[Intrinsic camera parameters]
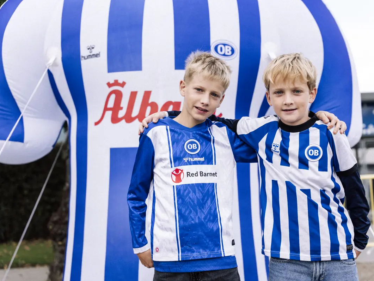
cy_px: 141
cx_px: 208
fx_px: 546
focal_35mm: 51
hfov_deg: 37.8
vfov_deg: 28.8
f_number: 2.8
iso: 160
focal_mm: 46.5
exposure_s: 1/400
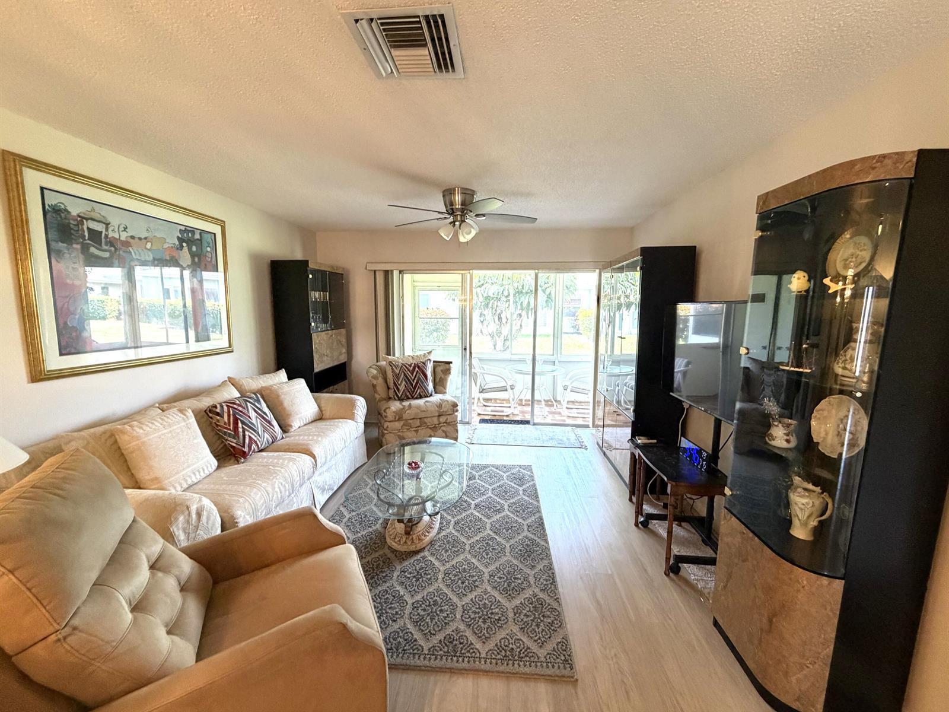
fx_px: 384
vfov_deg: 85.7
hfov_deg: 102.1
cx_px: 474
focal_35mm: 14
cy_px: 356
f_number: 2.2
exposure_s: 1/60
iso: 320
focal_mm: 2.22
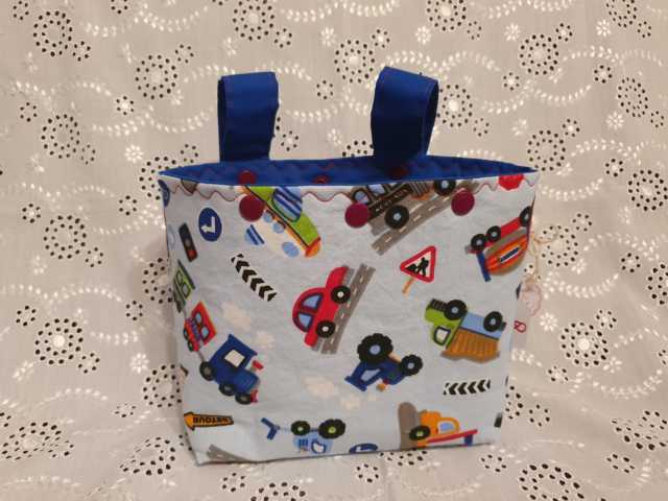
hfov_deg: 67.3
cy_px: 250
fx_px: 502
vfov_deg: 53.1
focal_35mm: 26
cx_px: 334
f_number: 1.5
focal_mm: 4.32
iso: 400
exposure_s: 1/50
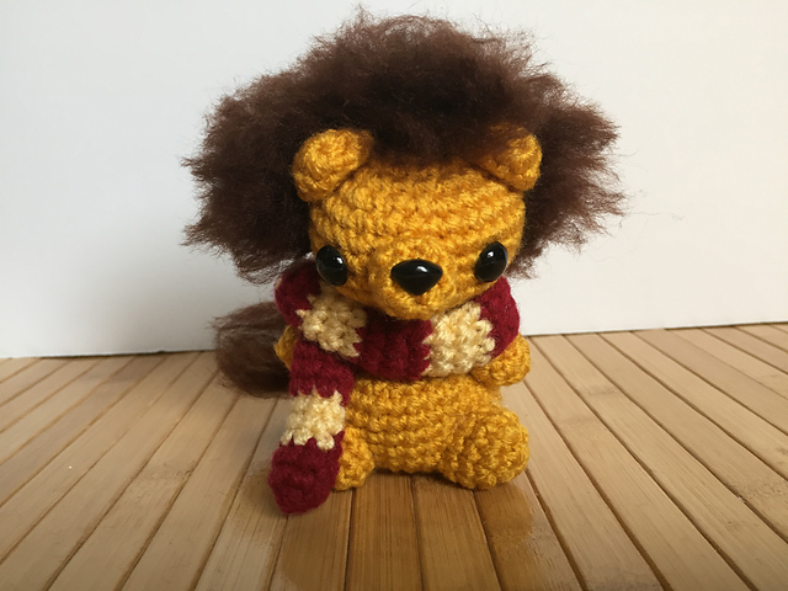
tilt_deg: -9.6
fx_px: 660
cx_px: 394
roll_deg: +3.1
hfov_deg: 61.7
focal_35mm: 29
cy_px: 296
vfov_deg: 48.2
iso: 64
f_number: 2.2
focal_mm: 4.15
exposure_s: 1/30
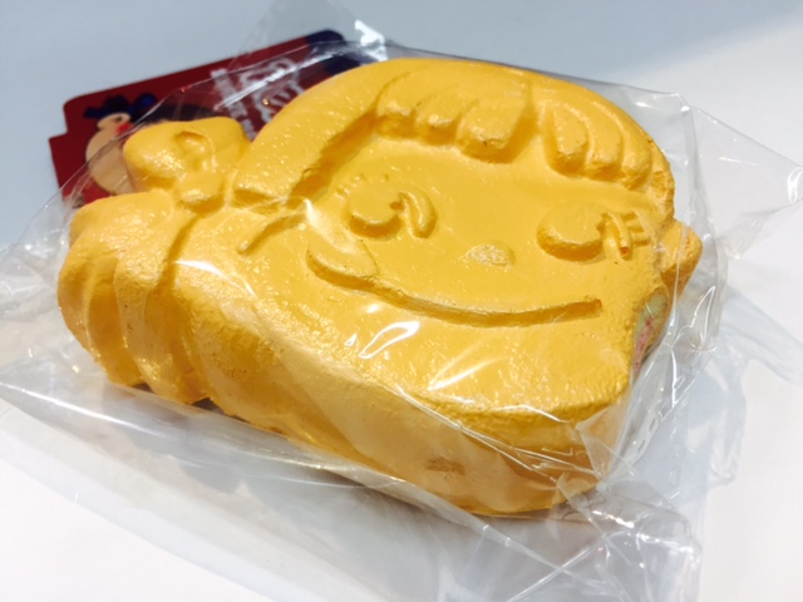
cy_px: 301
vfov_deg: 48.2
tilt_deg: -46.1
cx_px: 402
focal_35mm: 29
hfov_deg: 61.7
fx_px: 673
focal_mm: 4.15
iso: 32
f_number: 2.2
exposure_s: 1/33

§ **Work to be completed**: Please retype the records above exactly, excluding every picture.

§ **Response area**:
cy_px: 141
cx_px: 208
fx_px: 546
focal_35mm: 51
hfov_deg: 37.8
vfov_deg: 28.8
f_number: 2.8
iso: 160
focal_mm: 46.5
exposure_s: 1/400
fx_px: 384
vfov_deg: 85.7
hfov_deg: 102.1
cx_px: 474
focal_35mm: 14
cy_px: 356
f_number: 2.2
exposure_s: 1/60
iso: 320
focal_mm: 2.22
hfov_deg: 67.3
cy_px: 250
fx_px: 502
vfov_deg: 53.1
focal_35mm: 26
cx_px: 334
f_number: 1.5
focal_mm: 4.32
iso: 400
exposure_s: 1/50
tilt_deg: -9.6
fx_px: 660
cx_px: 394
roll_deg: +3.1
hfov_deg: 61.7
focal_35mm: 29
cy_px: 296
vfov_deg: 48.2
iso: 64
f_number: 2.2
focal_mm: 4.15
exposure_s: 1/30
cy_px: 301
vfov_deg: 48.2
tilt_deg: -46.1
cx_px: 402
focal_35mm: 29
hfov_deg: 61.7
fx_px: 673
focal_mm: 4.15
iso: 32
f_number: 2.2
exposure_s: 1/33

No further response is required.